The second possibility was that there would be no press release. Not yet. Instead, Qureshi and the generals of Pakistan's National Security Council would plan a swift, merciless nuclear strike against India. They would attempt to destroy as many missile installations as possible before releasing the intelligence Op-Center had provided. That would drag the United States into the conflict as a de facto ally of Pakistan.
Hood and Plummer had known that those were both possibilities. They simply hoped that reason would triumph. On the whole, Ambassador Simathna was a reasonable man.
That allowed Plummer to hold out hope for a third possibility, what he called "the one-eighty." It was an option the experts never considered, a development that popped up one hundred and eighty degrees from where the common wisdom had staked its tent.
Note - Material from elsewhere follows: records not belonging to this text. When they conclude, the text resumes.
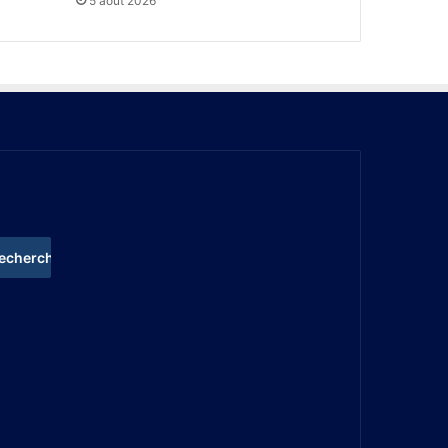
5 août 2026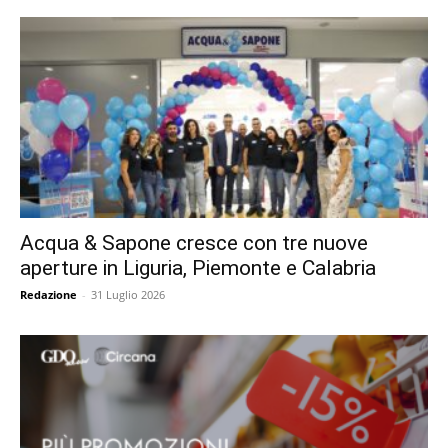
Acqua & Sapone cresce con tre nuove
aperture in Liguria, Piemonte e Calabria
Redazione
-
31 Luglio 2026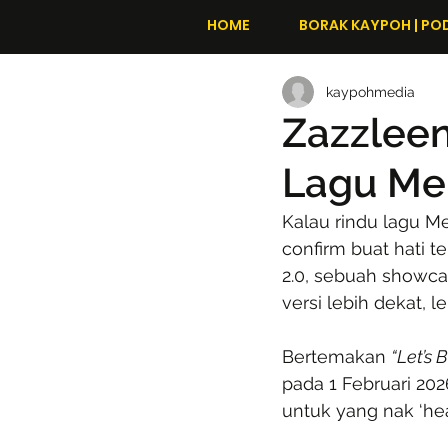
HOME
BORAK KAYPOH | PO
kaypohmedia
Zazzleen
Lagu Mel
Kalau rindu lagu Me
confirm buat hati t
2.0, sebuah showca
versi lebih dekat, l
Bertemakan 
“Let’s 
pada 1 Februari 202
untuk yang nak ‘hea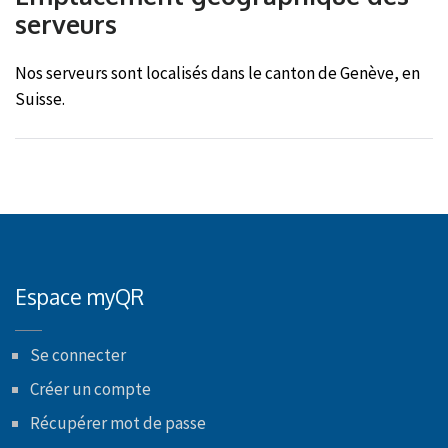
serveurs
Nos serveurs sont localisés dans le canton de Genève, en
Suisse.
Espace myQR
Se connecter
Créer un compte
Récupérer mot de passe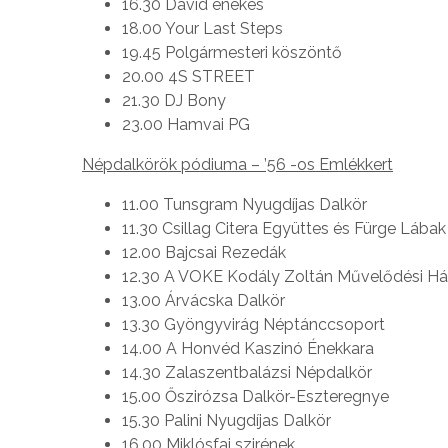
16.30 Dávid énekes
18.00 Your Last Steps
19.45 Polgármesteri köszöntő
20.00 4S STREET
21.30 DJ Bony
23.00 Hamvai PG
Népdalkörök pódiuma – ’56 -os Emlékkert
11.00 Tunsgram Nyugdíjas Dalkör
11.30 Csillag Citera Együttes és Fürge Láb
12.00 Bajcsai Rezedák
12.30 A VOKE Kodály Zoltán Művelődési 
13.00 Árvácska Dalkör
13.30 Gyöngyvirág Néptánccsoport
14.00 A Honvéd Kaszinó Énekkara
14.30 Zalaszentbalázsi Népdalkör
15.00 Őszirózsa Dalkör-Eszteregnye
15.30 Palini Nyugdíjas Dalkör
16.00 Miklósfai szirének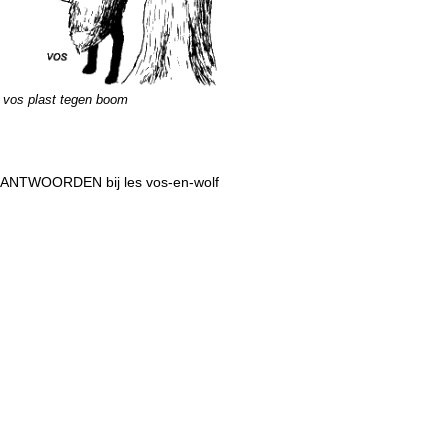
vos plast tegen boom
ANTWOORDEN bij les vos-en-wolf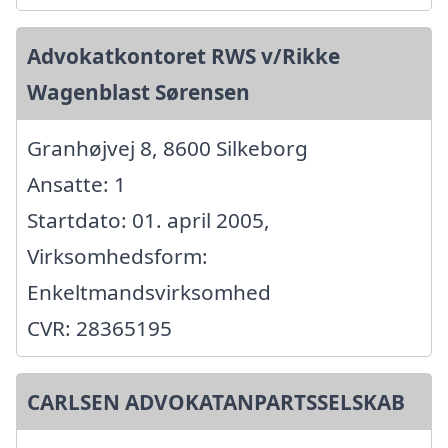
Advokatkontoret RWS v/Rikke
Wagenblast Sørensen
Granhøjvej 8, 8600 Silkeborg
Ansatte: 1
Startdato: 01. april 2005,
Virksomhedsform:
Enkeltmandsvirksomhed
CVR: 28365195
CARLSEN ADVOKATANPARTSSELSKAB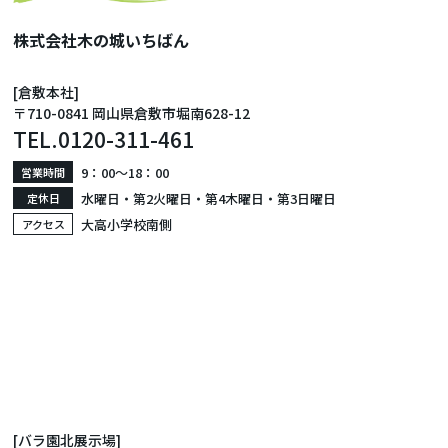
株式会社木の城いちばん
[倉敷本社]
〒710-0841 岡山県倉敷市堀南628-12
TEL.
0120-311-461
9：00〜18：00
営業時間
水曜日・第2火曜日・第4木曜日・第3日曜日
定休日
大高小学校南側
アクセス
[バラ園北展示場]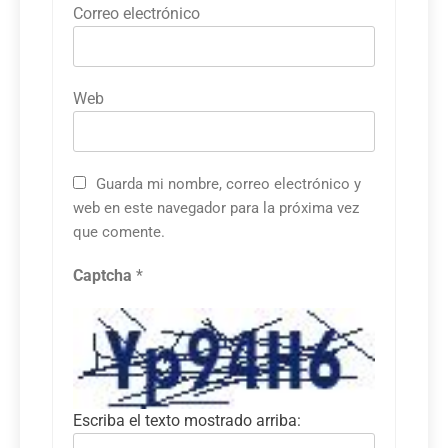
Correo electrónico
Web
Guarda mi nombre, correo electrónico y
web en este navegador para la próxima vez
que comente.
Captcha
*
Escriba el texto mostrado arriba: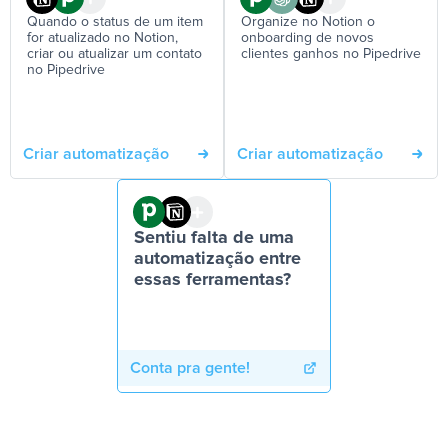
Quando o status de um item
Organize no Notion o
for atualizado no Notion,
onboarding de novos
criar ou atualizar um contato
clientes ganhos no Pipedrive
no Pipedrive
Criar automatização
Criar automatização
Sentiu falta de uma
automatização entre
essas ferramentas?
Conta pra gente!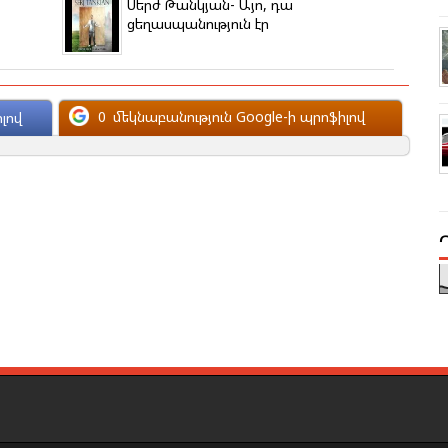
Սերժ Թանկյան- Այո, դա
ցեղասպանություն էր
0
մեկնաբանություն Google-ի պրոֆիլով
լով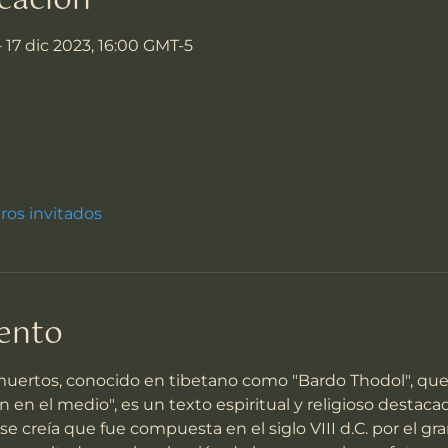
cación
– 17 dic 2023, 16:00 GMT-5
tros invitados
vento
 muertos, conocido en tibetano como "Bardo Thodol", que s
en el medio", es un texto espiritual y religioso destaca
e creía que fue compuesta en el siglo VIII d.C. por el gr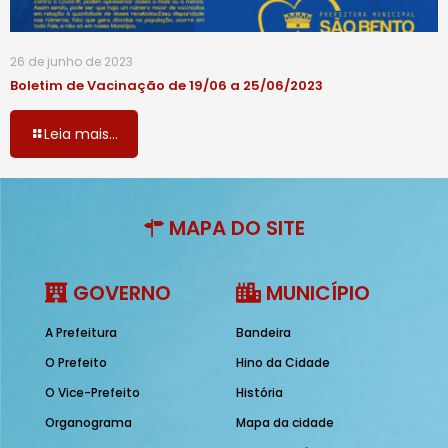
26 de junho de 2023
Boletim de Vacinação de 19/06 a 25/06/2023
Leia mais...
MAPA DO SITE
GOVERNO
MUNICÍPIO
A Prefeitura
Bandeira
O Prefeito
Hino da Cidade
O Vice-Prefeito
História
Organograma
Mapa da cidade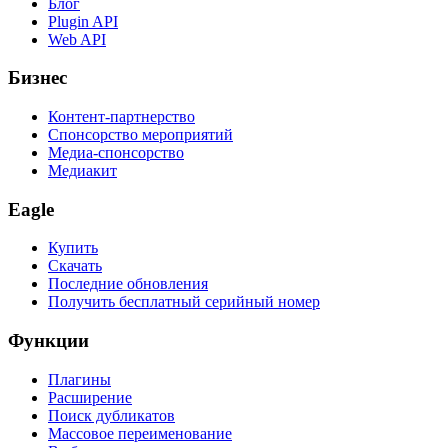
Блог
Plugin API
Web API
Бизнес
Контент-партнерство
Спонсорство мероприятий
Медиа-спонсорство
Медиакит
Eagle
Купить
Скачать
Последние обновления
Получить бесплатный серийный номер
Функции
Плагины
Расширение
Поиск дубликатов
Массовое переименование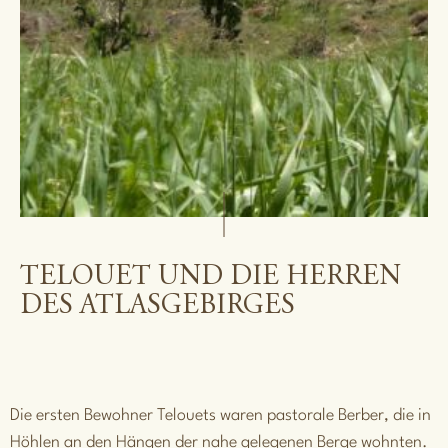
TELOUET UND DIE HERREN
DES ATLASGEBIRGES
Die ersten Bewohner Telouets waren pastorale Berber, die in
Höhlen an den Hängen der nahe gelegenen Berge wohnten.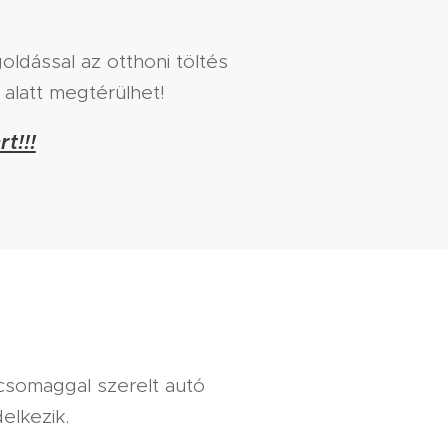
goldással az otthoni töltés
alatt megtérülhet!
t!!!
csomaggal szerelt autó
elkezik.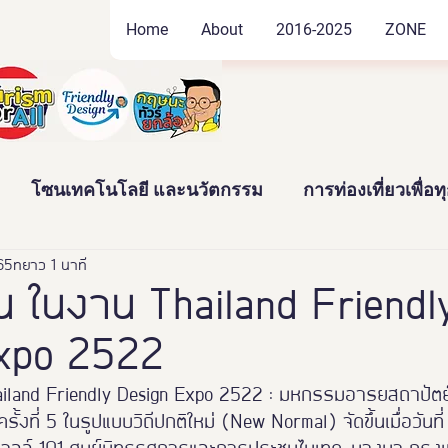
Home
About
2016-2025
ZONE
โซนเทคโนโลยี และนวัตกรรม
การท่องเที่ยวเพื่อ
565
ัฒนธรรม และสินค้าชุมชน
ยาว 1 นาที
งานอดิเรก และของสะสม
น ในงาน Thailand Friendl
xpo 2522
าว
News
Thailand Friendly Design Expo2022
ailand Friendly Design Expo 2522 : มหกรรมอารยสถาปัต
รั้งที่ 5 ในรูปแบบวิถีปกติใหม่ (New Normal) จัดขึ้นเมื่อวันที
ทั้งมวล คร
นางงามจิตอาสา
Miss Friendly Desig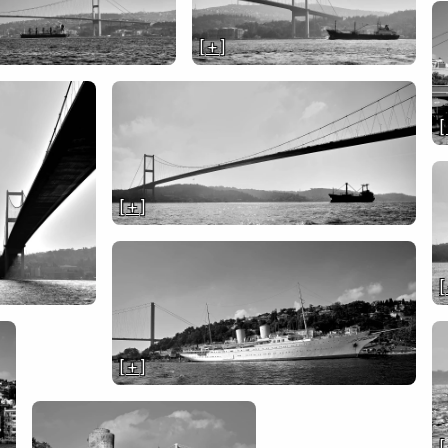
[ + ]
[
[ + ]
[
[ + ]
[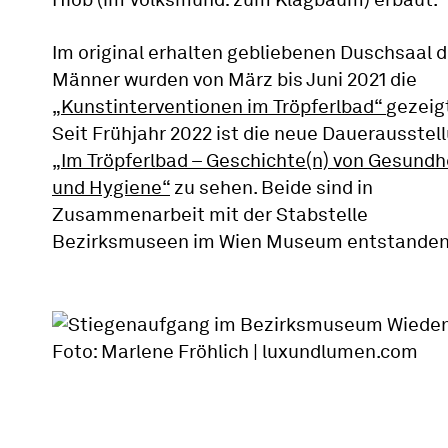
Im original erhalten gebliebenen Duschsaal d
Männer wurden von März bis Juni 2021 die
„Kunstinterventionen im Tröpferlbad“
gezeig
Seit Frühjahr 2022 ist die neue Dauerausstel
„Im Tröpferlbad – Geschichte(n) von Gesundh
und Hygiene“
zu sehen. Beide sind in
Zusammenarbeit mit der Stabstelle
Bezirksmuseen im Wien Museum entstanden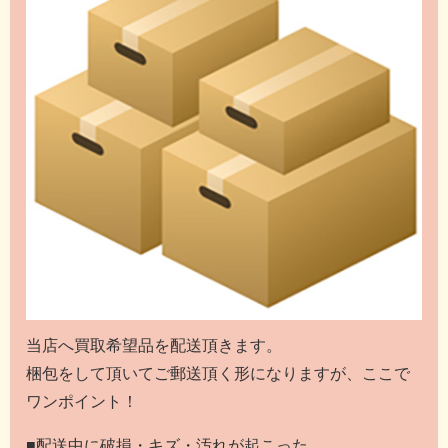
当店へ買取希望品を配送頂きます。
梱包をして頂いてご郵送頂く形になりますが、ここで
ワンポイント！
■配送中に破損・キズ・汚れが起こった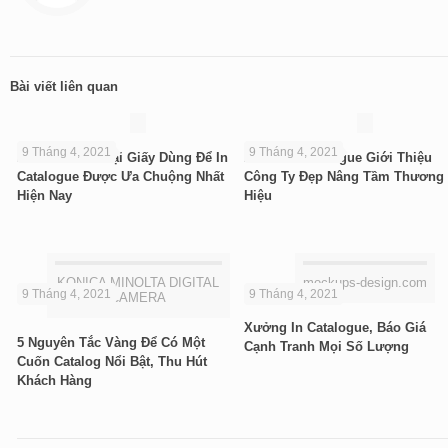
Bài viết liên quan
9 Tháng 4, 2021
9 Tháng 4, 2021
Khám Phá 3 Loại Giấy Dùng Để In
10+ Mẫu Catalogue Giới Thiệu
Catalogue Được Ưa Chuộng Nhất
Công Ty Đẹp Nâng Tầm Thương
Hiện Nay
Hiệu
KONICA MINOLTA DIGITAL
mockups-design.com
9 Tháng 4, 2021
9 Tháng 4, 2021
CAMERA
Xưởng In Catalogue, Báo Giá
5 Nguyên Tắc Vàng Để Có Một
Cạnh Tranh Mọi Số Lượng
Cuốn Catalog Nổi Bật, Thu Hút
Khách Hàng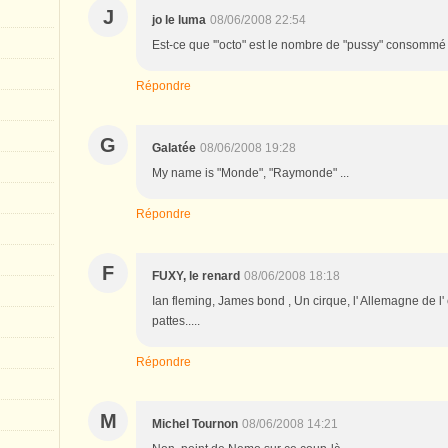
J
jo le luma
08/06/2008 22:54
Est-ce que '"octo" est le nombre de "pussy" consommé 
Répondre
G
Galatée
08/06/2008 19:28
My name is "Monde", "Raymonde" ...
Répondre
F
FUXY, le renard
08/06/2008 18:18
Ian fleming, James bond , Un cirque, l' Allemagne de l'
pattes.....
Répondre
M
Michel Tournon
08/06/2008 14:21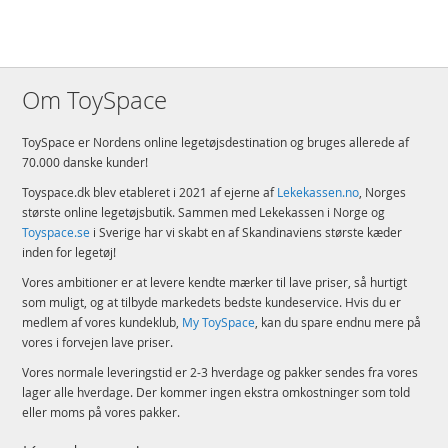
Om ToySpace
ToySpace er Nordens online legetøjsdestination og bruges allerede af
70.000 danske kunder!
Toyspace.dk blev etableret i 2021 af ejerne af
Lekekassen.no
, Norges
største online legetøjsbutik. Sammen med Lekekassen i Norge og
Toyspace.se
i Sverige har vi skabt en af Skandinaviens største kæder
inden for legetøj!
Vores ambitioner er at levere kendte mærker til lave priser, så hurtigt
som muligt, og at tilbyde markedets bedste kundeservice. Hvis du er
medlem af vores kundeklub,
My ToySpace
, kan du spare endnu mere på
vores i forvejen lave priser.
Vores normale leveringstid er 2-3 hverdage og pakker sendes fra vores
lager alle hverdage. Der kommer ingen ekstra omkostninger som told
eller moms på vores pakker.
It was the Allies invading Normandy beach instead of Calais during World War II, it was Harry Truman beating Thomas Dewey for the presidency in 1948.
Simathna's parting words, about there being a footnote that only he could access, gave Plummer hope for a one-eighty.
The door opened while Plummer was reading the ninety-year-old paper signed by Khan.
"I often stand where you are and gaze at that document," the ambassador declared as he entered the room. "It reminds me of the dream for which I am an honored caretaker."
The Pakistani shut the heavy door and walked toward his desk. The ambassador seemed to be a little more distracted than before. That could be a good thing or a bad thing for Plummer. Either diplomacy had triumphed and Islamabad would give Mike Rodgers time to try to finish the mission. That meant the ambassador would be the hero or the scapegoat. Or else the children of Aga Khan III were about to write a new Muslim League document. One that would be blasted into the history books by plutonium 239.
Simathna walked quickly behind his desk. He gestured toward a chair on the other side. Plummer sat after the ambassador did. Simathna then turned a telephone toward the American political liaison.
"Would you please call Mr. Hood and ask him to connect you to General Rodgers," Simathna said. "I must speak with them both."
Plummer sat forward in the armchair. "What are you going to tell them?" he asked.
"I spoke with General Qureshi and the members of the National Security Council," the ambassador told him. "There was deep concern but no panic. Preparations are quietly being made to activate defense systems and policies already in place. If what you say about the Indian woman is true, we believe the situation need not escalate."
"How can Op-Center help?" Plummer pressed.
Ambassador Simathna told Plummer what the Pakistani leaders had discussed. Their plan was more than a one-eighty. It was an option that Plummer never could have thought of.
Plummer also realized that the plan carried an enormous risk. The Pakistanis could be looking for an ally in the war against India. If the ambassador were misleading Plummer about their intent, the Pakistani proposal would put the United States at the epicenter of the conflagration.
Literally.
Fortunately or unfortunately, all Ron Plummer had to do was make the call.
Paul Hood was the one who had to make the decision.